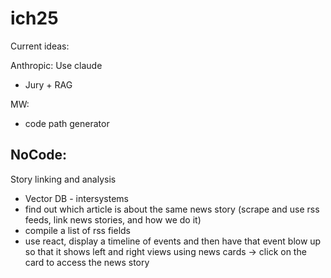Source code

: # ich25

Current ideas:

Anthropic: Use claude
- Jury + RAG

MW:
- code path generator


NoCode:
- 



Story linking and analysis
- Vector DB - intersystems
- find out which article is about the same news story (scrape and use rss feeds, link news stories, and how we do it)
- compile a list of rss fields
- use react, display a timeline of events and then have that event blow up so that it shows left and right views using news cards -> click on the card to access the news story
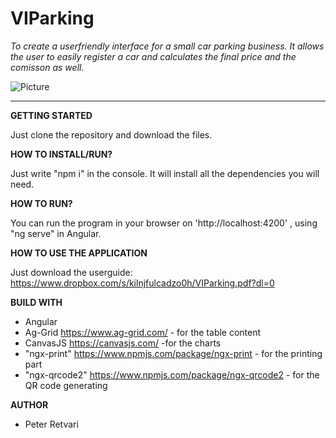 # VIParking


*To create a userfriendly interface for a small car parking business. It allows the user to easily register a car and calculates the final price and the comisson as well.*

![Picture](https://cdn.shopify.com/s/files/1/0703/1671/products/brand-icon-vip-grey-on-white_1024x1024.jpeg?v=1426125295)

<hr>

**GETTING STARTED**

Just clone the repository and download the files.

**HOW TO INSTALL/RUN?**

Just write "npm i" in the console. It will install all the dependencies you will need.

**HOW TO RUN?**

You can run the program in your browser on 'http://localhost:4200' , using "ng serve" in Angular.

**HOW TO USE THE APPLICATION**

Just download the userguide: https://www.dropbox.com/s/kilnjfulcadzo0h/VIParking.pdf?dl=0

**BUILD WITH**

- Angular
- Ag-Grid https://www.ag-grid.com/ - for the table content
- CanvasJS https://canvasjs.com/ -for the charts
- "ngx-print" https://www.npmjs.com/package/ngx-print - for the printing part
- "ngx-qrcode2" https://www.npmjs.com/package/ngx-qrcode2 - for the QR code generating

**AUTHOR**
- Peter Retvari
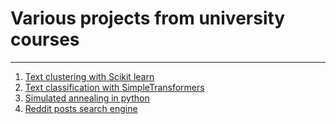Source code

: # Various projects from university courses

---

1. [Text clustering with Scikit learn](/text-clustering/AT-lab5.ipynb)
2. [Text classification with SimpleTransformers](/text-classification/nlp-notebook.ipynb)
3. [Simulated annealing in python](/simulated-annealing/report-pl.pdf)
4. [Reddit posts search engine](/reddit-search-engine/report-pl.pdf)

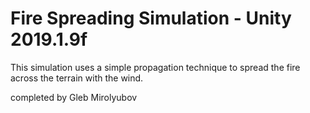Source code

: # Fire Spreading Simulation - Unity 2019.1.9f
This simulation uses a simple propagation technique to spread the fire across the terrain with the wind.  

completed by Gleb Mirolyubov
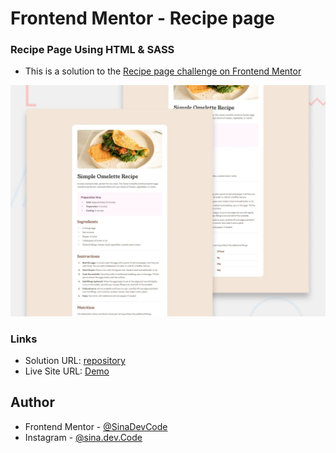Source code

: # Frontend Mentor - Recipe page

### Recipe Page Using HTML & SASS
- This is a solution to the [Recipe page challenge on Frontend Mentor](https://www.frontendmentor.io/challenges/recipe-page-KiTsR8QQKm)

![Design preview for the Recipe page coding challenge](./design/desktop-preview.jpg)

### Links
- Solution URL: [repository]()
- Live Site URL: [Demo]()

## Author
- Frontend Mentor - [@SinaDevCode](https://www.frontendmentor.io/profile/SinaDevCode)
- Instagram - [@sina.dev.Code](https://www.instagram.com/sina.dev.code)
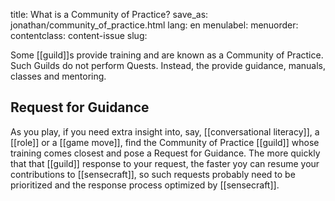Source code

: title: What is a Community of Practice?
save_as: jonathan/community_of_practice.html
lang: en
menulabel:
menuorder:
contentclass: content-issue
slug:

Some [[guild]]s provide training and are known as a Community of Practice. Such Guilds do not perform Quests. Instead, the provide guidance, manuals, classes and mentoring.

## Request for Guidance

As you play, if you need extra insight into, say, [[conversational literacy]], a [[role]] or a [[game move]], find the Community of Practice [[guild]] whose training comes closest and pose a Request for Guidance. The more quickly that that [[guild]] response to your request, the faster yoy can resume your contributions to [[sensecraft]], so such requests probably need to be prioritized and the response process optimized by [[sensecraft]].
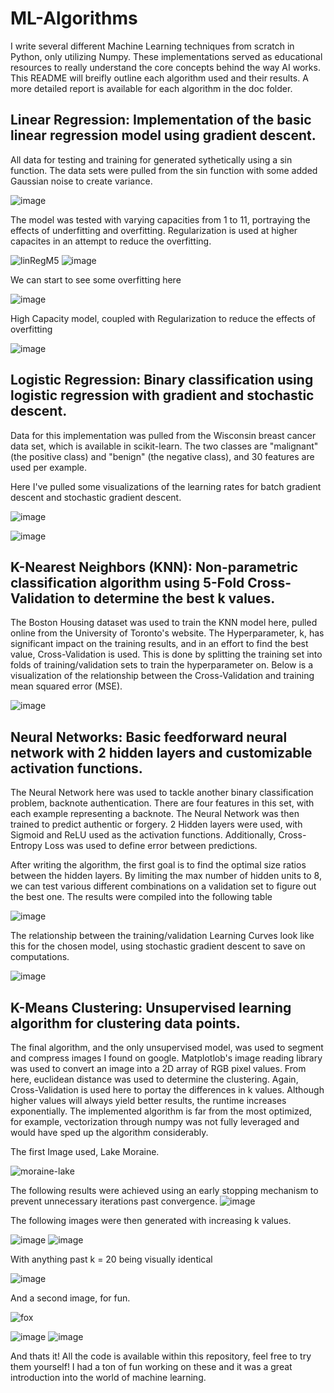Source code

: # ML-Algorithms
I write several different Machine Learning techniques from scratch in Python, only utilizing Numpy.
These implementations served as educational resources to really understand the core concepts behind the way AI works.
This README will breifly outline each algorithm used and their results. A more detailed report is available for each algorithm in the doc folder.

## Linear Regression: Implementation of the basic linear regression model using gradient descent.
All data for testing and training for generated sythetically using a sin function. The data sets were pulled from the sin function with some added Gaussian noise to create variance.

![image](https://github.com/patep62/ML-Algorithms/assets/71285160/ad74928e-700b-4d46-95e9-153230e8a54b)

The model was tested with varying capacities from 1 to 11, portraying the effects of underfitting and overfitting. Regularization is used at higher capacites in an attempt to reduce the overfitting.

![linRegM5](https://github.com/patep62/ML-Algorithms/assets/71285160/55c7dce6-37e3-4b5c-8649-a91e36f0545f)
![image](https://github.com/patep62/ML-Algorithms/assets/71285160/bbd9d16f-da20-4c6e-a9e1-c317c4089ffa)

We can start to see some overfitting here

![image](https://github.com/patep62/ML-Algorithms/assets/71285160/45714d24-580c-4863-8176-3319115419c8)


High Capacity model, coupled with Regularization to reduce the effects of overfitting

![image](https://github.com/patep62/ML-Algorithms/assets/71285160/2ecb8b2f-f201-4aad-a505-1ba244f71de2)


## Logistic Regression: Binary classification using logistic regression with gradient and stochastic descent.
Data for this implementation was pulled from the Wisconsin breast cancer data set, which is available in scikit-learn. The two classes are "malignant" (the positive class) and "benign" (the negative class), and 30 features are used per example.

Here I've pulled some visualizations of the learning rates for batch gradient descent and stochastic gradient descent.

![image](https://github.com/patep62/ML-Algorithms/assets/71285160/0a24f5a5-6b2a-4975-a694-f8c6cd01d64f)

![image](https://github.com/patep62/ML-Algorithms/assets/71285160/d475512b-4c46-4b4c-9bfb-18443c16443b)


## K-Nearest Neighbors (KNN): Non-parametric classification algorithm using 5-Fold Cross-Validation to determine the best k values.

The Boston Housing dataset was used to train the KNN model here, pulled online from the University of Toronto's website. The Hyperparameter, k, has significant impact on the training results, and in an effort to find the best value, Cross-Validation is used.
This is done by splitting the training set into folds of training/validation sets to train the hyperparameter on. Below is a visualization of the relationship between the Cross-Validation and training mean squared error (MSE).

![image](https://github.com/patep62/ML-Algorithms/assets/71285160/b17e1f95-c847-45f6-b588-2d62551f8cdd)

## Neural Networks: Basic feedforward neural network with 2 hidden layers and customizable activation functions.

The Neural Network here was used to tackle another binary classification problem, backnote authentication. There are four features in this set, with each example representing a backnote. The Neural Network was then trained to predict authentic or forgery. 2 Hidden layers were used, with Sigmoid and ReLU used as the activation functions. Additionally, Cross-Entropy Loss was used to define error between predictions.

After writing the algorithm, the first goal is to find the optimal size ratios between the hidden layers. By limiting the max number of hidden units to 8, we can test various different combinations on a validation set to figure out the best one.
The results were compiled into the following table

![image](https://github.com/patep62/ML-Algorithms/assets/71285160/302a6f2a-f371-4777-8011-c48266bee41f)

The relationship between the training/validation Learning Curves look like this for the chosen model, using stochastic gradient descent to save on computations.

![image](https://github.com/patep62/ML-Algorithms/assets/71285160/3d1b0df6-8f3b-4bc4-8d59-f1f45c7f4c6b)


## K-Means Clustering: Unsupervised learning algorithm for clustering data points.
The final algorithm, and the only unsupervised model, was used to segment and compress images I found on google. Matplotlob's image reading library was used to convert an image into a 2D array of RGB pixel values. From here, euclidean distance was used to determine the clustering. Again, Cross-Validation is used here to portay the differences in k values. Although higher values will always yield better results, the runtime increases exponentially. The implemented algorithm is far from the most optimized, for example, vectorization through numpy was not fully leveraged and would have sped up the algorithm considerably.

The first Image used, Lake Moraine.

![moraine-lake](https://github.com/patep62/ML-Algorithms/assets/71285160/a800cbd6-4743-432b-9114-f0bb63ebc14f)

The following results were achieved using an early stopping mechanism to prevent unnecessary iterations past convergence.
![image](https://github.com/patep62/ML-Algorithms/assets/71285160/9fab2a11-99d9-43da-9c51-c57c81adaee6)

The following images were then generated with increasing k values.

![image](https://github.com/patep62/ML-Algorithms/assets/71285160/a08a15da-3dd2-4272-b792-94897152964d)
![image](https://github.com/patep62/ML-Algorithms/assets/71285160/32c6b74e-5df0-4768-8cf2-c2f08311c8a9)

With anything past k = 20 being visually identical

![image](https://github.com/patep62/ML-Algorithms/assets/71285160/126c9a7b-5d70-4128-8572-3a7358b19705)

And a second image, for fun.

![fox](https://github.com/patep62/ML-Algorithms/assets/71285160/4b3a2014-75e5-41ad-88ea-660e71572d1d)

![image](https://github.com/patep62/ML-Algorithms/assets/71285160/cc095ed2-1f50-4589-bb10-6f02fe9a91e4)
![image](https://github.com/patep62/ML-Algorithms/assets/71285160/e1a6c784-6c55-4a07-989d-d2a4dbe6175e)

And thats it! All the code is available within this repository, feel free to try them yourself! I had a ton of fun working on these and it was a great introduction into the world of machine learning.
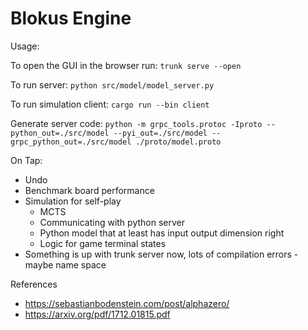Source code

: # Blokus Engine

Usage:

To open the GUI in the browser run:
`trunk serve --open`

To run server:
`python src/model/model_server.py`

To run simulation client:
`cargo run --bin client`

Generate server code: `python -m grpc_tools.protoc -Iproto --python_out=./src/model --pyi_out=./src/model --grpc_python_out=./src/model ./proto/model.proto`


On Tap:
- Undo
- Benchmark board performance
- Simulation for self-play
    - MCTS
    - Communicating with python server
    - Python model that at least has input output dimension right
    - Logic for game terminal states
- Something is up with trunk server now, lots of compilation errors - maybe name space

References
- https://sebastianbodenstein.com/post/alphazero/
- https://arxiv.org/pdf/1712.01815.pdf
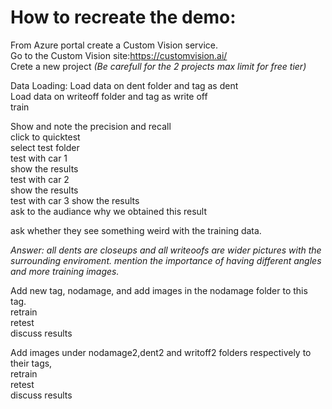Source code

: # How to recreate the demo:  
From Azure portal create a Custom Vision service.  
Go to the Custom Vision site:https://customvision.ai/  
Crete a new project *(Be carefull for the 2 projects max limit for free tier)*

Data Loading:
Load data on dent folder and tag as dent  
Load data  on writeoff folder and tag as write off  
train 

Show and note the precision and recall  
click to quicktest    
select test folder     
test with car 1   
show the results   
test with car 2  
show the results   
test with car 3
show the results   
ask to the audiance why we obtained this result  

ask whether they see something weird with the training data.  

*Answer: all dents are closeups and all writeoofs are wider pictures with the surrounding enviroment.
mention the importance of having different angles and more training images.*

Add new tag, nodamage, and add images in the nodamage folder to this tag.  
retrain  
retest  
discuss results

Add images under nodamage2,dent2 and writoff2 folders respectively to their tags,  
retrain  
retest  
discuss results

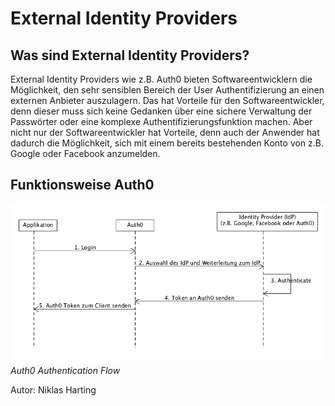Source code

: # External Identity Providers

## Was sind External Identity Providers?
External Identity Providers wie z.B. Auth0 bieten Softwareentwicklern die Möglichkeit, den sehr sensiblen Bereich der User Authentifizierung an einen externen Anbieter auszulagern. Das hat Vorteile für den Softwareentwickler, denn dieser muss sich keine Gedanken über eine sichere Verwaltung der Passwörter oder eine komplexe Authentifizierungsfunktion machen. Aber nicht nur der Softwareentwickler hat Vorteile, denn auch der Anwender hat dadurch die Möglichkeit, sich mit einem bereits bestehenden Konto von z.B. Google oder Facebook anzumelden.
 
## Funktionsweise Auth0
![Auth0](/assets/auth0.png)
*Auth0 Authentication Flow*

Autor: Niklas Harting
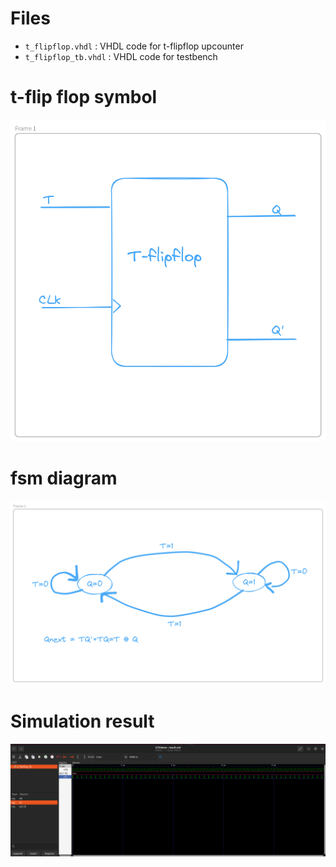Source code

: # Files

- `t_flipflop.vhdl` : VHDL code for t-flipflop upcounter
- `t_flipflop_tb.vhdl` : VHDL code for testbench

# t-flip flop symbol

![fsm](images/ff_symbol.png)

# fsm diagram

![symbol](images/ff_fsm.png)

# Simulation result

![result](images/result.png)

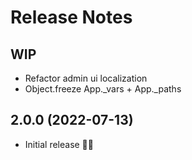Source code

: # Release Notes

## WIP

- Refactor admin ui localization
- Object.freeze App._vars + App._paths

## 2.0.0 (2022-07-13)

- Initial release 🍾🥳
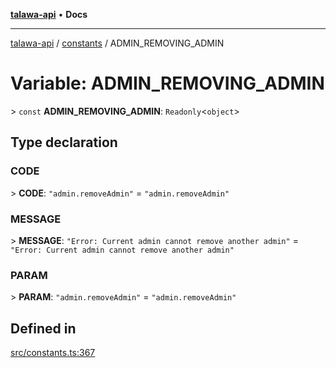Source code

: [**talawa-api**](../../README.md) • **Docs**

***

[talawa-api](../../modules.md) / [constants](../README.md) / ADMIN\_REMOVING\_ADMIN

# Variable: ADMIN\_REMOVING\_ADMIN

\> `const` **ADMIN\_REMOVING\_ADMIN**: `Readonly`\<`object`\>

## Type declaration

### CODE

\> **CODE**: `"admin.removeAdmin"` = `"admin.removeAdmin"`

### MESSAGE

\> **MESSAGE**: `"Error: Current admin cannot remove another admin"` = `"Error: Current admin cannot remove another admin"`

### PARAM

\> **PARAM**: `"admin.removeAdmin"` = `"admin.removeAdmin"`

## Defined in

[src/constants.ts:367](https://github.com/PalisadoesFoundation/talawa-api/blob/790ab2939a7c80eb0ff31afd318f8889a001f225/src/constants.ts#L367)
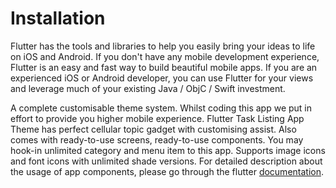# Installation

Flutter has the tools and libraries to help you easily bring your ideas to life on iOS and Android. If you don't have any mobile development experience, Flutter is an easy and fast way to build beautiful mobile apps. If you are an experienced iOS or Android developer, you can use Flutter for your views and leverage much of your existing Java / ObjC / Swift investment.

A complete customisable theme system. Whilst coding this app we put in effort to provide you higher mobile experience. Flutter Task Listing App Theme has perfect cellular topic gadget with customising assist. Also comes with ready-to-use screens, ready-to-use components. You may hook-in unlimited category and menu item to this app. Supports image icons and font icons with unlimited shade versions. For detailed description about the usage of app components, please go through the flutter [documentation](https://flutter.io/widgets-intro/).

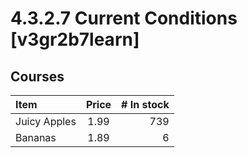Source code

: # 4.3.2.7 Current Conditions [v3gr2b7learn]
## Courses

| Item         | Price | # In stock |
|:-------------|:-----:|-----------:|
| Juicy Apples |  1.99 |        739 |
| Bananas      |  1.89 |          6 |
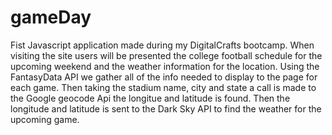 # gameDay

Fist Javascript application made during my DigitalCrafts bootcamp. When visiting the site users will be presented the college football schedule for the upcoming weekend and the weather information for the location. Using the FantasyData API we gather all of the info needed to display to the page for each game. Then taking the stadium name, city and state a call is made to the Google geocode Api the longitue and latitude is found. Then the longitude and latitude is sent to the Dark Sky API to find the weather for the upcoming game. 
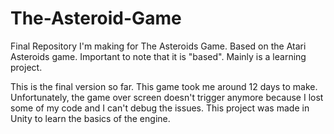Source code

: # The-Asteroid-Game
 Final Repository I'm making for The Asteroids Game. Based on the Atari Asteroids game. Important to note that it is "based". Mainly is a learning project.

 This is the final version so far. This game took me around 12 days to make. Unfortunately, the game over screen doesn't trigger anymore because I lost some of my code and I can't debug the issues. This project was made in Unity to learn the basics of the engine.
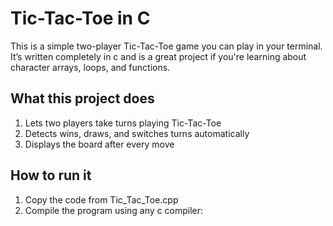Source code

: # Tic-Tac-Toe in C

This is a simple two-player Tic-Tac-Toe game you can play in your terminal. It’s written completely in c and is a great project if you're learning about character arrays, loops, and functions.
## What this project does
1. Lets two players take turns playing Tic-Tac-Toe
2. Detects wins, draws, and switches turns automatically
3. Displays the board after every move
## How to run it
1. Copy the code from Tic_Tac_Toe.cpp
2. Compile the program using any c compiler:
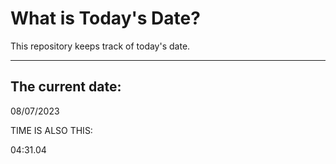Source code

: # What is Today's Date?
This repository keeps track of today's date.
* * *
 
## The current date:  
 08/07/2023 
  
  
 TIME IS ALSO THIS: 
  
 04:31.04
══════════
- **To-do item**
Pick out every line of the material that contains the string "table" and copy each one. Case counts.

- **Result for this exercise**
- Ag-Grid https://www.ag-grid.com/ - for the table content
The results were compiled into the following table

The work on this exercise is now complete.